◆ What is needed:
Give back the data below word for word. Any image in it should be left out.

####

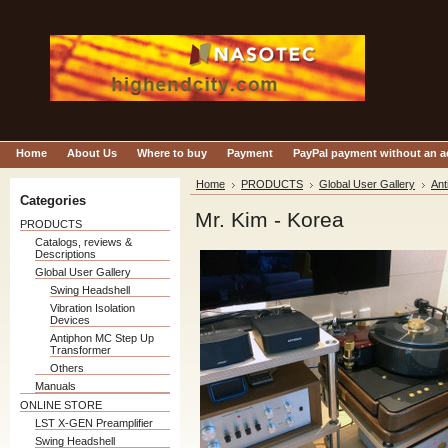
Home
About Us
Where to buy
Payment
PayPal payment without an 
Home
PRODUCTS
Global User Gallery
Ant
Categories
Mr. Kim - Korea
PRODUCTS
Catalogs, reviews &
Descriptions
Global User Gallery
Swing Headshell
Vibration Isolation
Devices
Antiphon MC Step Up
Transformer
Others
Manuals
ONLINE STORE
LST X-GEN Preamplifier
Swing Headshell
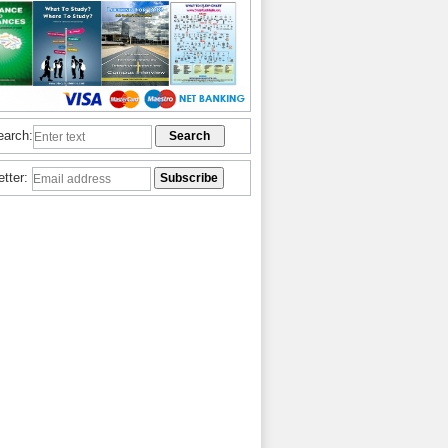
earch:
etter:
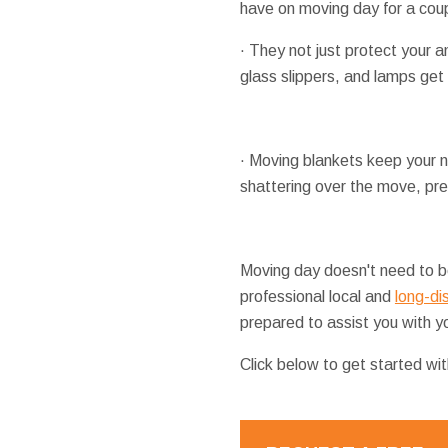
have on moving day for a cou
· They not just protect your a
glass slippers, and lamps get
· Moving blankets keep your ni
shattering over the move, pre
Moving day doesn't need to be
professional local and
long-di
prepared to assist you with yo
Click below to get started wi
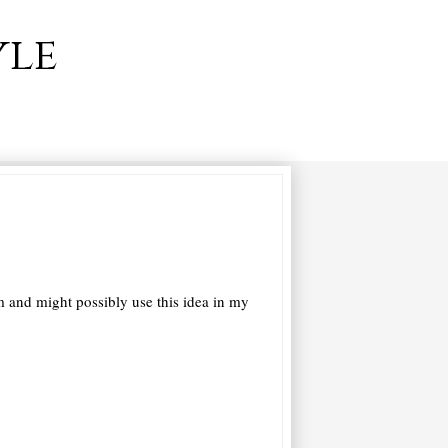
yle
and might possibly use this idea in my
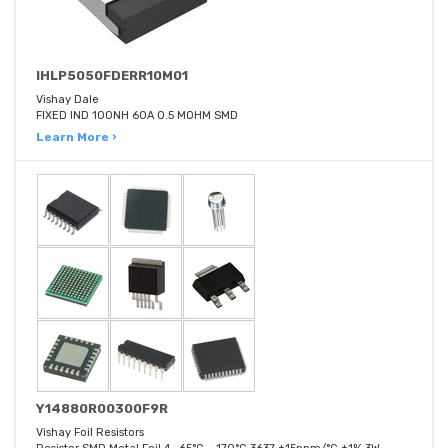
IHLP5050FDERR10M01
Vishay Dale
FIXED IND 100NH 60A 0.5 MOHM SMD
Learn More ›
Y14880R00300F9R
Vishay Foil Resistors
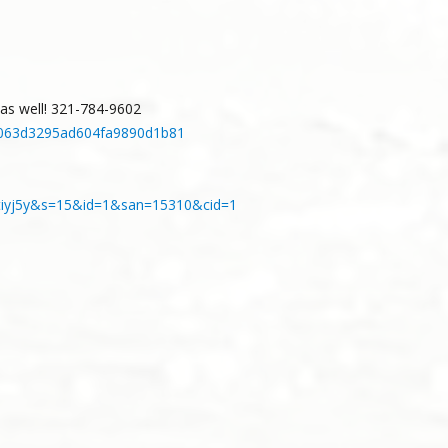
d as well! 321-784-9602
1f7063d3295ad604fa9890d1b81
8obtiyj5y&s=15&id=1&san=15310&cid=1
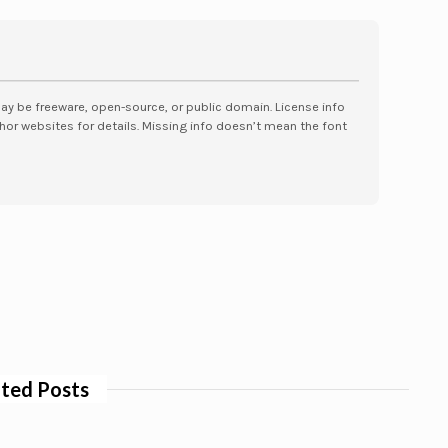
may be freeware, open-source, or public domain. License info
hor websites for details. Missing info doesn’t mean the font
ted Posts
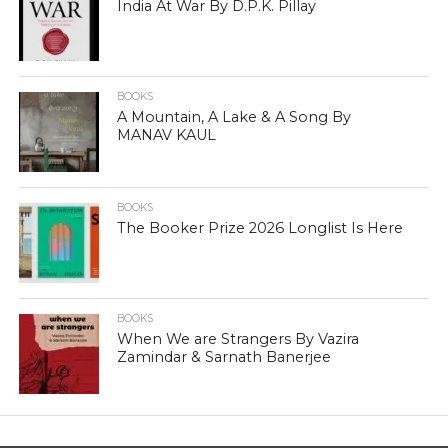
India At War By D.P.K. Pillay
BOOKS
A Mountain, A Lake & A Song By
MANAV KAUL
BOOKS
The Booker Prize 2026 Longlist Is Here
BOOKS
When We are Strangers By Vazira
Zamindar & Sarnath Banerjee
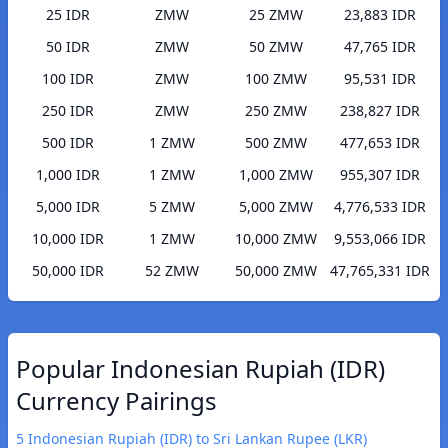
25 IDR
ZMW
25 ZMW
23,883 IDR
50 IDR
ZMW
50 ZMW
47,765 IDR
100 IDR
ZMW
100 ZMW
95,531 IDR
250 IDR
ZMW
250 ZMW
238,827 IDR
500 IDR
1 ZMW
500 ZMW
477,653 IDR
1,000 IDR
1 ZMW
1,000 ZMW
955,307 IDR
5,000 IDR
5 ZMW
5,000 ZMW
4,776,533 IDR
10,000 IDR
1 ZMW
10,000 ZMW
9,553,066 IDR
50,000 IDR
52 ZMW
50,000 ZMW
47,765,331 IDR
Popular Indonesian Rupiah (IDR)
Currency Pairings
5 Indonesian Rupiah (IDR) to Sri Lankan Rupee (LKR)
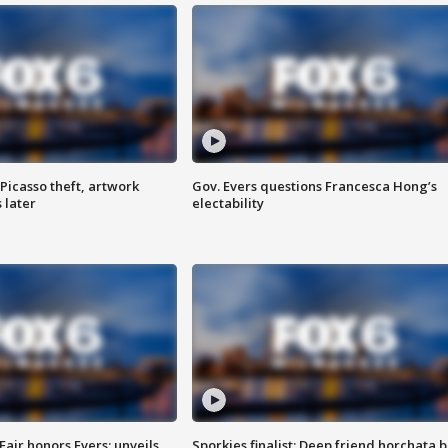
Picasso theft, artwork
Gov. Evers questions Francesca Hong’s
 later
electability
Fair honors Evers; unveils
Sporkies finalist: Deep friend horchata b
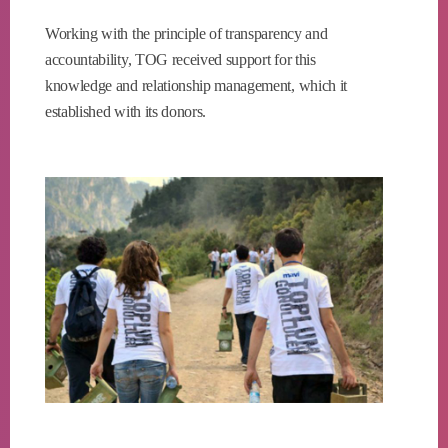
Working with the principle of transparency and
accountability, TOG received support for this
knowledge and relationship management, which it
established with its donors.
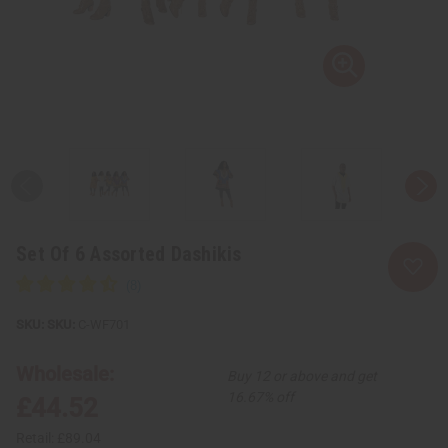
Set Of 6 Assorted Dashikis
SKU:
C-WF701
Wholesale:
Buy 12 or above and get
16.67% off
£44.52
Retail:
£89.04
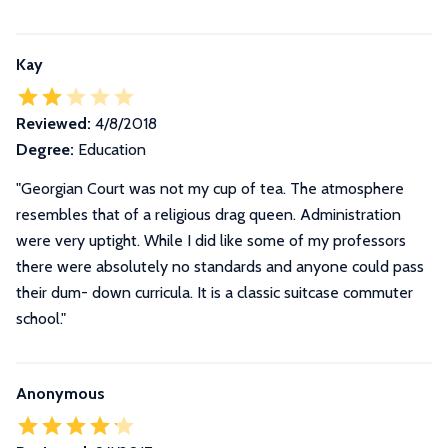
Kay
Reviewed:
4/8/2018
Degree:
Education
"Georgian Court was not my cup of tea. The atmosphere
resembles that of a religious drag queen. Administration
were very uptight. While I did like some of my professors
there were absolutely no standards and anyone could pass
their dum- down curricula. It is a classic suitcase commuter
school."
Anonymous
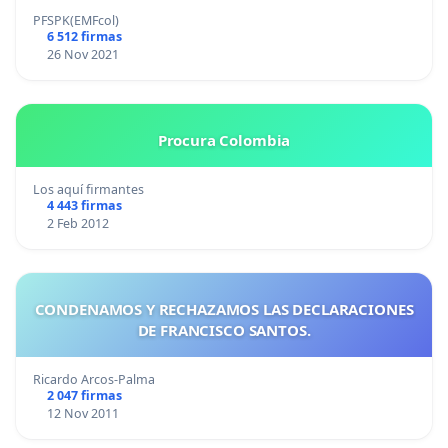
PFSPK(EMFcol)
6 512 firmas
26 Nov 2021
Procura Colombia
Los aquí firmantes
4 443 firmas
2 Feb 2012
CONDENAMOS Y RECHAZAMOS LAS DECLARACIONES
DE FRANCISCO SANTOS.
Ricardo Arcos-Palma
2 047 firmas
12 Nov 2011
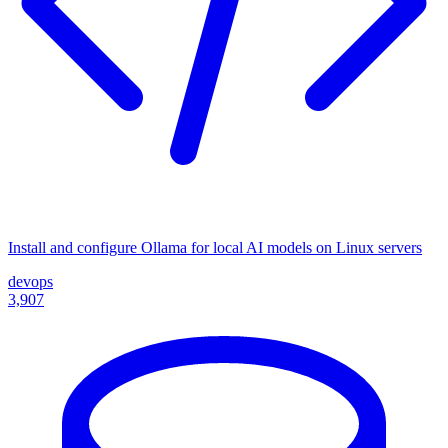
Install and configure Ollama for local AI models on Linux servers
devops
3,907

####

◆ Solution below:
Home
About Us
Where to buy
Payment
PayPal payment without an 
Home
PRODUCTS
Global User Gallery
Ant
Categories
Mr. Kim - Korea
PRODUCTS
Catalogs, reviews &
Descriptions
Global User Gallery
Swing Headshell
Vibration Isolation
Devices
Antiphon MC Step Up
Transformer
Others
Manuals
ONLINE STORE
LST X-GEN Preamplifier
Swing Headshell
earch:
etter:
have on moving day for a cou
· They not just protect your a
glass slippers, and lamps get
· Moving blankets keep your ni
shattering over the move, pre
Moving day doesn't need to be
professional local and
long-di
prepared to assist you with yo
Click below to get started wi
yle
and might possibly use this idea in my
IHLP5050FDERR10M01
Vishay Dale
FIXED IND 100NH 60A 0.5 MOHM SMD
Learn More ›
Y14880R00300F9R
Vishay Foil Resistors
d as well! 321-784-9602
1f7063d3295ad604fa9890d1b81
8obtiyj5y&s=15&id=1&san=15310&cid=1
may be freeware, open-source, or public domain. License info
hor websites for details. Missing info doesn’t mean the font
ted Posts
India At War By D.P.K. Pillay
BOOKS
A Mountain, A Lake & A Song By
MANAV KAUL
BOOKS
The Booker Prize 2026 Longlist Is Here
BOOKS
When We are Strangers By Vazira
Zamindar & Sarnath Banerjee
25 IDR
ZMW
25 ZMW
23,883 IDR
50 IDR
ZMW
50 ZMW
47,765 IDR
100 IDR
ZMW
100 ZMW
95,531 IDR
250 IDR
ZMW
250 ZMW
238,827 IDR
500 IDR
1 ZMW
500 ZMW
477,653 IDR
1,000 IDR
1 ZMW
1,000 ZMW
955,307 IDR
5,000 IDR
5 ZMW
5,000 ZMW
4,776,533 IDR
10,000 IDR
1 ZMW
10,000 ZMW
9,553,066 IDR
50,000 IDR
52 ZMW
50,000 ZMW
47,765,331 IDR
Popular Indonesian Rupiah (IDR)
Currency Pairings
5 Indonesian Rupiah (IDR) to Sri Lankan Rupee (LKR)
Picasso theft, artwork
Gov. Evers questions Francesca Hong’s
 later
electability
Fair honors Evers; unveils
Sporkies finalist: Deep friend horchata b
Working with the principle of transparency and
accountability, TOG received support for this
knowledge and relationship management, which it
established with its donors.
Set Of 6 Assorted Dashikis
SKU:
C-WF701
Wholesale:
Buy 12 or above and get
16.67% off
£44.52
Retail:
£89.04
Kay
Reviewed:
4/8/2018
Degree:
Education
"Georgian Court was not my cup of tea. The atmosphere
resembles that of a religious drag queen. Administration
were very uptight. While I did like some of my professors
there were absolutely no standards and anyone could pass
their dum- down curricula. It is a classic suitcase commuter
school."
Anonymous
PFSPK(EMFcol)
6 512 firmas
26 Nov 2021
Procura Colombia
Los aquí firmantes
4 443 firmas
2 Feb 2012
CONDENAMOS Y RECHAZAMOS LAS DECLARACIONES
DE FRANCISCO SANTOS.
Ricardo Arcos-Palma
2 047 firmas
12 Nov 2011
Install and configure Ollama for local AI models on Linux servers
devops
3,907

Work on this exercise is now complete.